3 Ways to Guarantee a Concrete Roofing Application Failure
Moisture-related problems are just as real in the commercial roofing industry as they are in the flooring industry. Moisture can cause roofing systems to degrade, lose adhesion, develop mold growth, curl, and even lead to total system failure. The risks of ignoring the moisture conditions of the concrete deck can be costly.
What practices can put your concrete roofing application at risk?
1. Forget (or ignore) the drying process of concrete.
Moisture levels in any concrete slab are affected by a number of conditions including air movement, ambient and internal temperature, admixture components, and the amount of water in the original batch pour.
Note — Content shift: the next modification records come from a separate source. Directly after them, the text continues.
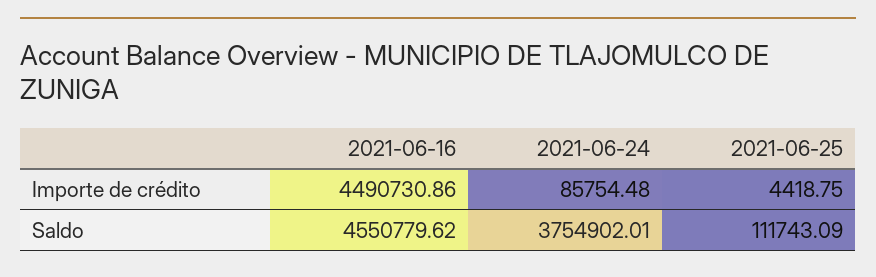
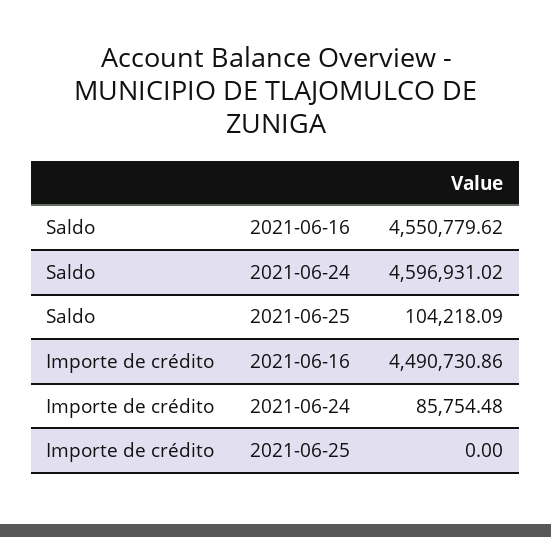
  {
    "2021-06-16": {
      "Importe de crédito": 4490730.86,
      "Saldo": 4550779.62
    },
    "2021-06-24": {
      "Importe de crédito": 85754.48,
-     "Saldo": 3754902.01
+     "Saldo": 4596931.02
    },
    "2021-06-25": {
-     "Importe de crédito": 4418.75,
+     "Importe de crédito": 0,
-     "Saldo": 111743.09
+     "Saldo": 104218.09
    }
  }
However, even though each job site will have variations, the process by which concrete dries is unchanging.
In order for the concrete to dry after curing is complete, moisture must make its way to the surface by means of the various small air voids that form a capillary network through the slab. Just like a traffic bottleneck releases more slowly the further back you are, the moisture in the slab will be more densely collected further into the slab, forming a sort of gradient effect of moisture levels.
Why is that significant?
Because the conditions at the surface of the slab will not reflect the moisture throughout the slab at any point in the drying process. While the surface will generally be drier than the interior, those pores in the concrete can, in fact, even allow moisture to re-enter the slab if the ambient conditions have a higher relative humidity than the internal conditions of the slab.
If ambient conditions change over the course of the time scheduled for the concrete deck to dry (and let’s face it, they are rarely ideal for the duration of the job), the “formula” for the time required to reach its readiness for subsequent roofing materials will also be changed.
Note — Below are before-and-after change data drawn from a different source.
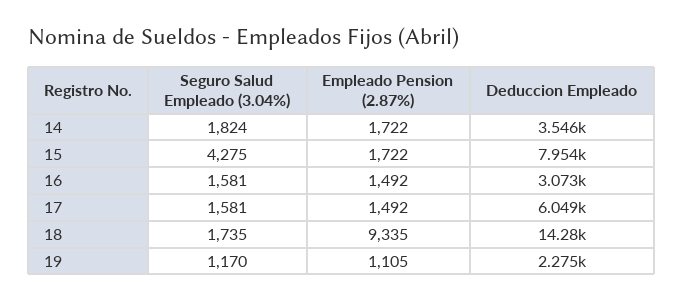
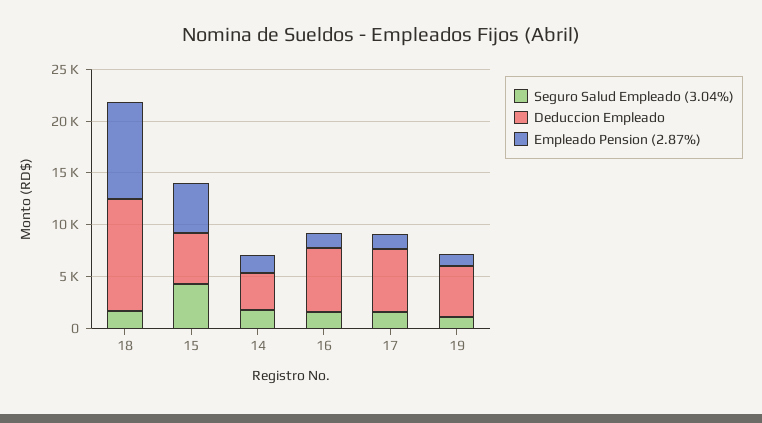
  {
    "Seguro Salud Empleado (3.04%)": {
      "14": 1824,
      "15": 4275,
      "16": 1581,
      "17": 1581,
      "18": 1735,
      "19": 1170
    },
    "Empleado Pension (2.87%)": {
      "14": 1722,
-     "15": 1722,
+     "15": 5000,
      "16": 1492,
      "17": 1492,
      "18": 9335,
      "19": 1105
    },
    "Deduccion Empleado": {
      "14": 3546,
-     "15": 7954,
+     "15": 5000,
-     "16": 3073,
+     "16": 6000,
      "17": 6049,
-     "18": 14280,
+     "18": 11000,
-     "19": 2275
+     "19": 5000
    }
  }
2. Use a surface-based test method.
Just as in other industries, roofing professionals have often been trained with non-scientific or traditional methods in determining when the concrete is dry enough to continue with the roofing application.
For example, the plastic sheet method consists of taping a plastic sheet to the concrete deck’s surface and then later examining it for condensation as an indication of the concrete’s moisture content. It is, of course, a non-quantifiable result – there’s no measurement of the amount of condensation and no established correlation between the absence or presence of condensation and what the internal moisture content of the slab might be.
Unfortunately, no surface-based test method – plastic sheet, hood, moisture meter, MVER or CaCl, hot mopping bitumen, or visual assessment – can accurately measure moisture content to determine the deck’s readiness for the specified roofing materials.
3. Ignore the moisture tolerance of the roofing materials.
In the last century, building materials were consistently more moisture tolerant than those being used in modern-day construction. So, a continuous layer of bituminous adhesive also acted as a vapor retarder over an insulation system that was significantly more moisture-resistant than its modern counterparts. The end result was a roof system much less susceptible to moisture intrusion.
In today’s building industry, changes in regulations intended to limit volatile organic compounds (VOCs) has also meant that the moisture tolerance of many products is highly variable. Whether that’s a moisture-sensitive paper face on the insulation board or an adhesive layer with lower moisture tolerance, if the concrete deck’s moisture level does not fall within the tolerance range of every component of the roofing system, the entire roof will be at risk.
Vapor barriers provide a necessary level of protection if their perm rates are sufficient to the job site, but once moisture begins to penetrate any layer of the roofing system, other natural processes like freeze-thaw cycles or mold growth will begin to degrade the roof as a whole.
Is there a solution?
A number of possibilities are being explored, including continued development of building products that are more resistant to moisture intrusion, and hygrothermal computer modeling has provided the basis for studying different test scenarios. The challenges of roofing applications are unique and highly variable based on climate, concrete mixtures and the design of each roofing system.
One possibility that has been examined with interest is the advantage of relative humidity (RH) testing for roofing applications. We believe it holds great promise today for providing roofing experts with the tools and technology they need to accurately determine when concrete decks are ready for roofing applications.
Relative humidity testing, like the Rapid RH® L6, has been scientifically founded and proven to give accurate moisture content measurement for concrete in flooring systems and presents the most accurate test method for concrete systems in any application. The Rapid RH® L6 is the result of decades of research and collaboration with other industry experts to provide the building industry with tested, accurate, affordable solutions to the challenges of moisture-related problems. ASTM F2170 provides the guidelines for RH testing for flooring applications and demonstrates how RH testing provides intriguing possibilities for roofing applications as well.